OKLAHOMA BADLANDS
(director: Yakima Canutt; screenwriter: Robert Creighton Williams; cinematographer: John MacBurnie; editor: Arthur Roberts; music: Mort Glickman; cast: Allan ‘Rocky’ Lane (‘Rocky’ Lane), Eddy Waller (Nugget Clark), Mildred Coles (Leslie Rawlins), Roy Barcroft (Sanders), Gene Stutenroth (Oliver Budge), Earle Hodgins (Jonathan Walpole), Dale Van Sickel (Sharkey), Jay Kirby (Ken Rawlins), Claire Whitney (Agatha Scragg), Terry Frost (Sheriff), Hank Patterson (Fred); Runtime: 59; MPAA Rating: NR; producer: Gordon Kay; Republic; 1948)
“Lively [!]”
Reviewed by Dennis Schwartz
A rollicking fast-paced action-packed routine B Western directed by Yakima Canutt, who has been in many John Wayne films and is a noted stunt coordinator. If you relish classic fights on top of moving stagecoaches and ambush shootouts, this film superbly delivers those kind of thrills. Its written by Robert Creighton Williams in the style fitting such an action Western.

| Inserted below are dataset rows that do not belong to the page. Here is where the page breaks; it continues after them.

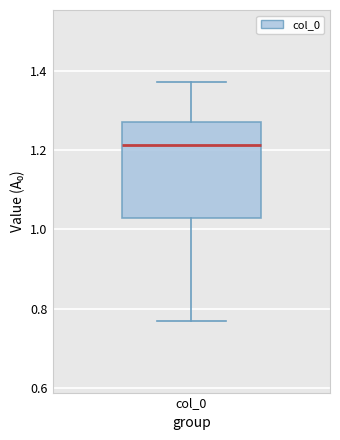

Where does the median line of the box for col_0 sit on the y-axis? The values are not printed on the chart, so give them approximately, as read against the axis.

1.22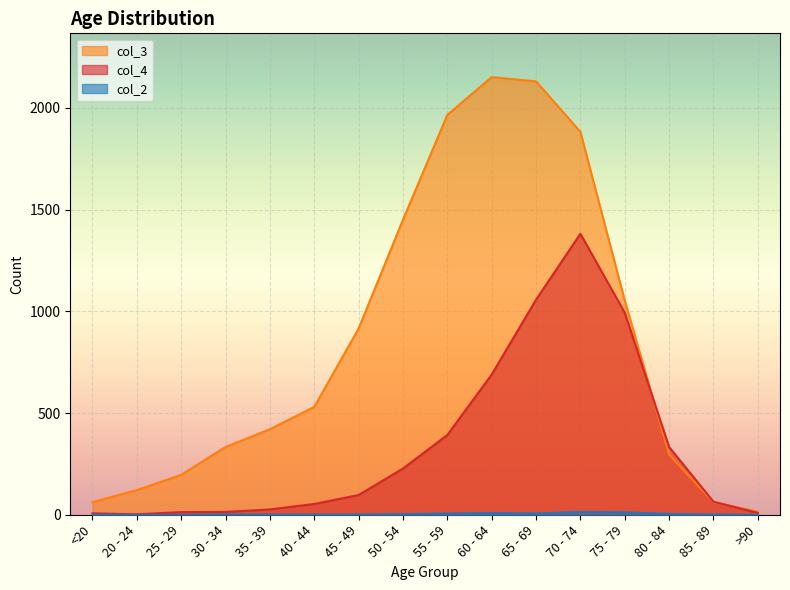

True or false: col_2 and col_3 cross at least once.

False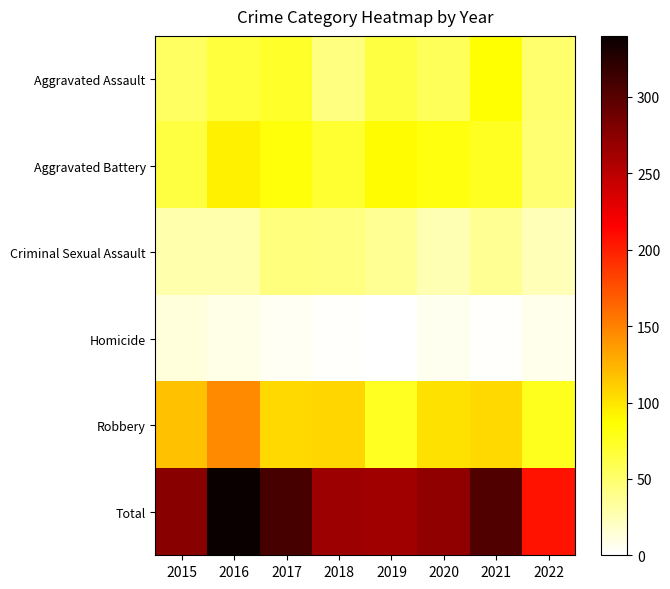

Which series has the largest total across all categories?

Total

Rancher Ken Rawlins’s father has just been murdered by rustlers, and Ken is soon lured into a fistfight by his hostile ranch cowhand Sharkey (Dale Van Sickel, stuntman pal of the director) over back pay and then is murdered by hired gunslinger Sanders (Roy Barcroft) who shoots him from his hiding place behind the rocks. Both bandits are working for the evil newspaper editor of Grass Valley– Oliver Budge (Gene Stutenroth). He holds a note on the Rawlins ranch and hopes to increase his wealth by taking over the ranch by rustling the Rawlins’ cattle and making him go broke so he could take over the spread for nonpayment. Oliver schemes that when he owns the ranch he can control the valley pass and then initiate a fee that other ranches would have to pay in order to go on their cattle drives.
Before Ken was killed he had his loyal but not too swift foreman Nugget (Eddy Waller) go into town and telegraph for his childhood friend Rocky Lane to come to the ranch and help get the killers and rustlers. When Ken is found dead, Nugget notifies the next of kin, a second cousin from St. Louis that never met Ken named Leslie Rawlins (Mildred Coles), of inheriting the ranch. Nugget doesn’t realize Leslie is a she, and, since he can never keep a secret, he blabs the secret visit to newspaperman Oliver. The editor sends gunman Sanders and his gang to meet the stage and kill Leslie, but they aim to kill the only male on the stage not realizing Leslie’s gender. But Rocky happens to be riding along on his horse Black Jack and foils the murder attempt. Sensing Leslie is in danger, he has her pose as the accompanying housekeeper Agatha Scragg, who heads back to St. Louis, while he poses as Leslie. Then Rocky smokes out the villains and gets into enough fights with them to keep things lively.